The diagram on top is a sketch of the file linked to its corresponding system metadata file node via an unknown term (hasSystemMetadata). This node in turn has properties about it (the things we typically find in system metadata documents like size, hash, name, etc).

The second diagram is a more abstract view where instead of representing the properties of the system metadata document we just encode where to download it (questionable use of distribution).

amoeba commented 3 years ago

That a file (schema:DataDownload) has System Metadata record isn't really scientifically interesting, nor is the fact that it's got a Resource Map Object describing/aggregating it. The approach we have in place now pulls properties from various DataONE types but aggregates them as properties on either the schema:Dataset or schema:DataDownload. The ore:aggregates triples in the ORE are represented as schema:distribution triples. I'm swapping schema terms in here for geolink terms since the structure is the same.

This structure allows us to answer questions like "give me download URLs for all the NetCDF files under 2MiB in size funded by NSF that contain measurements of carbon dioxide flux and were collected before the year 2000 north of 45° latitude". A structure that more closely follows DataONE's data model doesn't prohibit this but the queries are more fun to write.

Do we have a use case where having a more DataONE-centric model in the triplestore would be useful? I think for the SASP work, no. But longer term, maybe yes.

ThomasThelen commented 3 years ago

What had me thinking about this was this issue which could mean a number of things though... I think my statement was probably a pondering of how much we're modeling the actual structure of DataONE (ORE aggregating files, each having an associated system metadata document, etc) next to the SOSO representation. But it makes sense to aggregate a number of the terms in the system metadata into the actual node representing the file.

So files are represented as first class nodes? ie for every file in DataONE, theres a node of type schema:DataDownload and one or more nodes of type schema:DataSet are referencing them via schema:distribution?

Screen Shot 2021-04-08 at 9 07 18 AM

I don't see an immediate use case for representing the system metadata as a node if there's a mapping between the interesting metadata fields in the system metadata and schema,org terms with domain schema:DataDownload.

While thinking about how to close this issue it seems that the work needed is...

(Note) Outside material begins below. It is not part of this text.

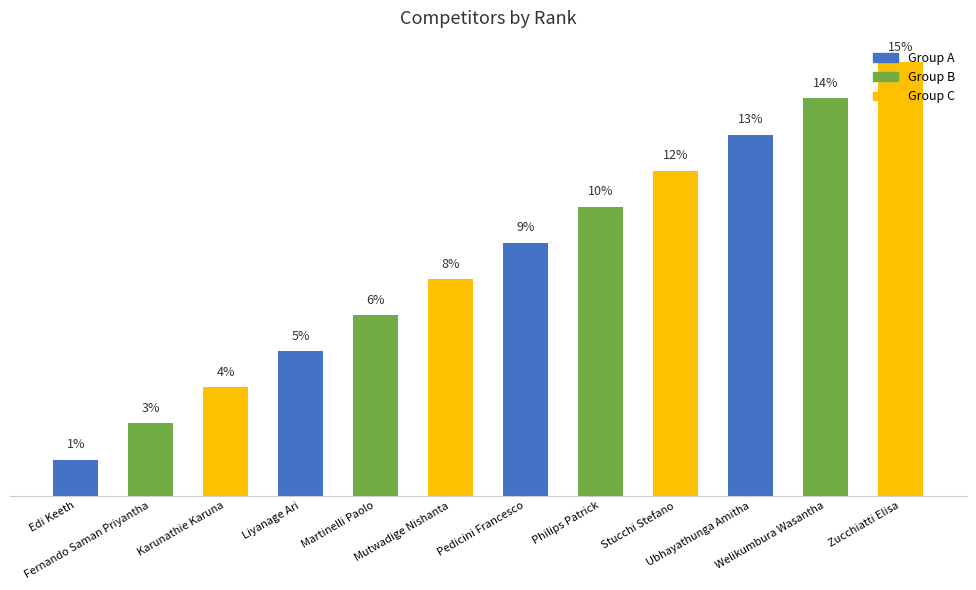

Is it true that the value at Philips Patrick is 16.9?

False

  1. Document which terms we want to save from the system metadata document (probably mostly already done in the current implementation)
  2. Come up with and document a mapping between the terms from step 1 and the schema,org vocabulary
  3. Implement it in the parser
amoeba commented 3 years ago

Yep, that's what I'm working on over on https://github.com/DataONEorg/slinky/pull/21 at the moment. Once that's done, we can do step 3.

mbjones commented 3 years ago

This approach sounds good to me. I've never been very happy with the semantics of schema:DataDownload, but agree we should use it to represent the files. However, we could also benefit it by cross typing it with one other common vocabulary that has the concept of a data entity, mainly prov:Entity (or maybe provone:Data?). Are there other candidates other than PROV for this common concept to replace geolink:DigitalObject?

amoeba commented 3 years ago

However, we could also benefit it by cross typing it with one other common vocabulary that has the concept of a data entity....

I agree. cross typing with prov:Entity, provone:Data and probably even dcat:Distribution seem both useful and logically correct. Considering that we're inserting into a graph, does it make more sense to (1) explicitly assert each type on each dataset or (2) just toss a few owl:equivalentClass statements in when the graph is constructed?

Option (1) is nice because simple SPARQL queries will surface the equivalence but has the downside of massively increasing the number of triples in the triplestore. (2) feels more "use the force, Luke". We could cross-type when serializing out to JSON-LD even with option (2).